**Document source**.
____
LE QUOTIDIEN : Quels commentaires vous inspire ce sondage ?
Pr SICARD : L’on accuse souvent les médecins d’être traditionalistes et de ne rien vouloir changer. Or ce sondage témoigne d’un jugement certes conservateur, mais ouvert au changement. Ce qui me réjouit !
Dans le détail, les médecins se montrent attachés aux grands principes de bioéthique, comme l'anonymat du don et la gratuité ; c'est une forme de conservatisme éclairé. Ils souhaitent que la recherche sur l'embryon n'échappe pas à la médecine, et leur réponse sur le don d'organes élargi au-delà du cercle des proches correspond à ce que le corps médical promeut toujours : améliorer la capacité d'aide à la vie.
Sur l'ouverture de l'AMP aux couples de femmes et aux femmes seules, les médecins sont plutôt réticents, mais l'on remarque une forte minorité de médecins qui y sont favorables : leur vision n'est pas trop capturée par la tradition. Le tiers de médecins ouverts à la GPA m'a étonné ; et le hiatus qui existe entre généralistes et spécialistes au sujet de sa rémunération est incompréhensible.
Sur la fin de vie, on observe une volonté de maintien de l'interdiction du suicide assisté et de l'euthanasie pour un tiers des médecins, et une opposition à 95 % contre le suicide assisté. Ce qui est surprenant, car à la différence de l'euthanasie, le médecin n'est pas impliqué dans le suicide assisté (qui est extrêmement marginal, il n'existe que dans un quart des cantons suisses et dans quelques États américains, comme l'Oregon !).
Quant aux réponses en faveur d'un changement de législation, elles me semblent ininterprétables. On comprend que les généralistes, régulièrement confrontés à des demandes d'euthanasie, sont plus compréhensifs que les spécialistes ; mais quand on pose la question de l'autorisation simultanée des deux options, les spécialistes deviennent les plus favorables. Les réponses s'annulent.
N'est-ce pas sur la fin de vie que le corps médical se distingue le plus du reste de la société, favorable à 90 % à une évolution de la législation selon le sondage de « La Croix » ?
Le sondage sur l'euthanasie, réitéré depuis 20 ans, donne toujours les mêmes réponses. Tout sondage a comme défaut de radicaliser des positions en fonction de la question et de réduire toute complexité.
____
Enregistrements issus d'une collecte de données:
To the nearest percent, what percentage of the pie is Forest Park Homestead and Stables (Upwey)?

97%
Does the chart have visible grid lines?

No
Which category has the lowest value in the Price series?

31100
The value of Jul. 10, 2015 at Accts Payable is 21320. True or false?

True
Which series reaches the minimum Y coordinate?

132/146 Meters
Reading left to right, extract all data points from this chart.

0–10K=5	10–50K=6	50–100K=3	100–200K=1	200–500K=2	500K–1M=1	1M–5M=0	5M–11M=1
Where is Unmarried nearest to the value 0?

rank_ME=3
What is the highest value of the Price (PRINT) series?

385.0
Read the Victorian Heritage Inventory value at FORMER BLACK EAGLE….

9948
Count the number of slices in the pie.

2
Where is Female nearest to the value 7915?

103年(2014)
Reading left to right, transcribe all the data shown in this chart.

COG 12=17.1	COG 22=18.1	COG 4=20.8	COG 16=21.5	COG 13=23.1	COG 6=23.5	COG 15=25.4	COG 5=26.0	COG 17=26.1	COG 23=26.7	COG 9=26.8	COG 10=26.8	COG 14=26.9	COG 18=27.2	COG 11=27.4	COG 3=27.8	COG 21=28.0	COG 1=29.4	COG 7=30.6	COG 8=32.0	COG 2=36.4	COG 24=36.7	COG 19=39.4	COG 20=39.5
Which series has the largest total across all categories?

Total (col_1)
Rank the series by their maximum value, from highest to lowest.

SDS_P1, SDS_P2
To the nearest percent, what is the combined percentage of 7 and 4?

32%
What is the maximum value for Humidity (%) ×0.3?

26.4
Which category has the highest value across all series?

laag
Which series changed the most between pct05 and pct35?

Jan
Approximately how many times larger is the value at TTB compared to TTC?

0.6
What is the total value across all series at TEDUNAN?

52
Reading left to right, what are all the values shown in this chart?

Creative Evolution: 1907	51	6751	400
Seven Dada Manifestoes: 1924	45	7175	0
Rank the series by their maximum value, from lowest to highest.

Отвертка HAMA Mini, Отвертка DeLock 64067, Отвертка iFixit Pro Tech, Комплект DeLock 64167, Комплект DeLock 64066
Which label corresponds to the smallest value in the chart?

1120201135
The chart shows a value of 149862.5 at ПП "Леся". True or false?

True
____
**Action demandée**. Rédigez la suite de l'entretien consacré au sondage mené auprès des médecins sur les questions de bioéthique. Les enregistrements ne jouent ici aucun rôle.

**Espace de réponse**.
L'intérêt des États généraux de la bioéthique est de montrer que la société française est partagée sur ce sujet, dès qu'elle prolonge le débat au-delà de l'affirmation : « Je ne veux pas souffrir et veux pouvoir choisir ma mort. »
Depuis les premières lois de bioéthique en 1994, avez-vous l'impression que le regard des médecins sur la bioéthique a évolué ?
Les médecins s'y intéressent de plus en plus. Lorsque je travaillais sur la fin de vie en 2012, j'étais frappé par le nombre de professionnels à Paris et en province qui disaient : « la fin de vie est un échec de la médecine ». Ils ne se sentaient pas légitimes pour poser un jugement. Aujourd'hui, on accepte la mort, et on accepte de ne plus en faire un enjeu seulement médical. Il y a une maturation constante des soignants à l'égard de ces questions ; l'éthique a fini par pénétrer le corps médical.
Les médecins sont comme les citoyens à l'égard des enjeux de bioéthique, avec les mêmes contradictions et différences. Cela confirme que les lois de bioéthique sont plus dissensuelles que consensuelles.
Cette révision de 2018, précédée des États généraux de la bioéthique, revêt-elle un caractère singulier par rapport aux précédentes ?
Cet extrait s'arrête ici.